« Le PDL dérange et son bloc parlementaire est visé » a réitéré ce mercredi 4 mars 2020 la présidente du parti, Abir Moussi lors d’une conférence de presse donnée cet après-midi.
Abir Moussi a souligné que le PDL, seul parti qui a refusé de courber l’échine ou encore de prendre part à un quelconque gouvernement, est la cible d’une campagne de diffamation qui a pour seul objectif de le faire plier.
« Tout le monde connait et peut vérifier l’implication des députés du PDL dans leur travail, au sein du Parlement et des commissions parlementaires. Nous avons élaboré un calendrier pour la commission de l\’énergie et nous l\’appliquons. Nous avons entamé des visites sur terrain, nous avons tenu des réunions, lancé des débats et cela a beaucoup dérangé ceux qui ont pour fonds de commerce « où est le pétrole » et leur plan est clair : semer le chaos dans la commission de l’industrie et diffamer la présidente de la commission » a-t-elle expliqué.
Abir Moussi a ensuite précisé qu’à chaque intervention de sa part, un groupe de députés est mobilisé pour l’attaquer et que cela crée ensuite une pagaille sous l’hémicycle.
La présidente du PDL a, en outre, souligné que son parti est prêt à affronter la guerre qu’on lui mène et que les récentes attaques qu’elle subit ont pour source son discours à l’ARP où elle évoque la nécessité d’interdire les partis politiques à connotation religieuse.
« Leur réaction n\’a pas tardé, on nous a traité d’ennemis de la religion et personne n’a réagi alors qu’on nous traitait de mécréants et qu’on justifiait l’apostasie. Pire encore, après que nous ayons quitté la salle, l’épouse du ministre de la Réforme administrative a poursuivi les attaques à notre encontre mais aussi à l’encontre de l’administration qui a fait un rapport fidèle de la visite au champ Nawara. Nous avons dénoncé ce matin ces agissements et nous soutenons qu’aujourd’hui les rangs sont clairs. Soit on défend la patrie, soit on est avec les organisations étrangères qui ont des relations avec le terrorisme international » a-t-elle ajouté à l’encontre de la députée Attayar Samia Abbou.
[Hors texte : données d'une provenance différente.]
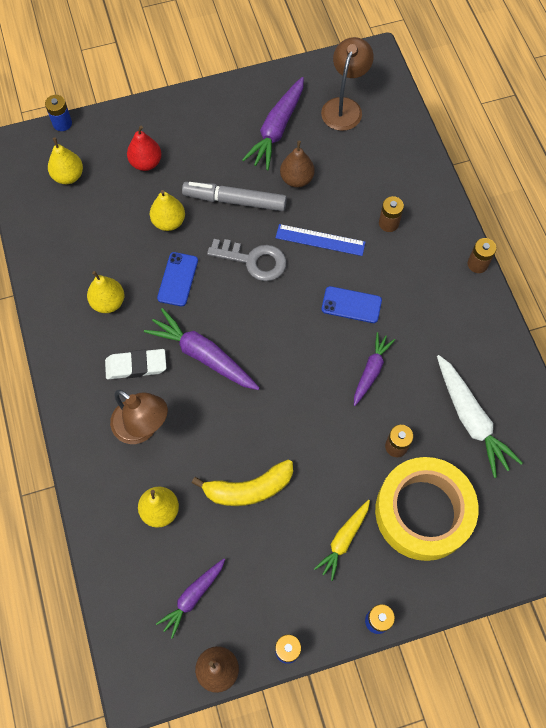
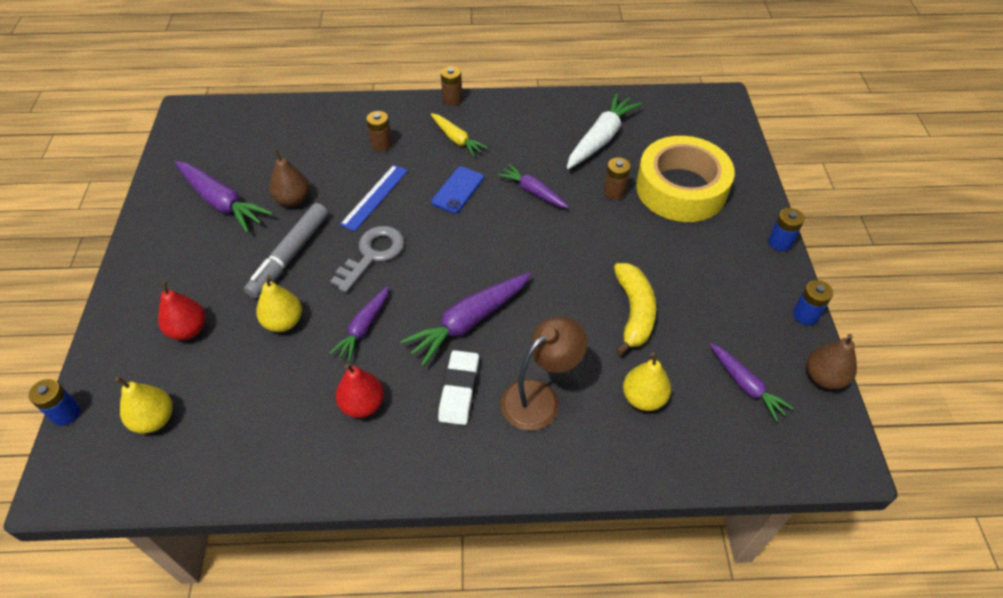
camera: 75 degrees left, 15 degrees down
(108, 302) = (362, 404): yellow pear -> red pear
(177, 279) = (363, 327): blue phone -> purple carrot
(343, 540) = (700, 249): yellow carrot -> yellow carrot (456, 139)
(344, 107) = (230, 146): brown lamp -> none
(470, 419) = (601, 139): white carrot -> white carrot turned 45 degrees counterclockwise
Mme Moussi a enfin eu ces mots : « Nous vous avions prévenus, oubliez les passages en force ! Nous ignorer, vous pouvez aussi oublier et nous insulter sans qu’on réagisse, oubliez également ! Nous sommes plus unis que jamais et le bloc du PDL va très bien. Si nous crions c’est parce qu’on veut nous empêcher de parler mais nos gorges se portent bien ! »
« Nous allons déposer une plainte pénale contre les députés Al Karama qui nous ont traités de mécréants en direct, mais aussi contre Habib Khedher qui nous a agressés physiquement alors que nous nous trouvions devant le bureau de la présidence de l’ARP. Nous appelons la présidence de la République à condamner officiellement le discours takfiriste et à donner des directives pour serrer l’étau autour des terroristes qui profèrent des menaces à l’encontre des personnalités politiques » a-t-elle conclu.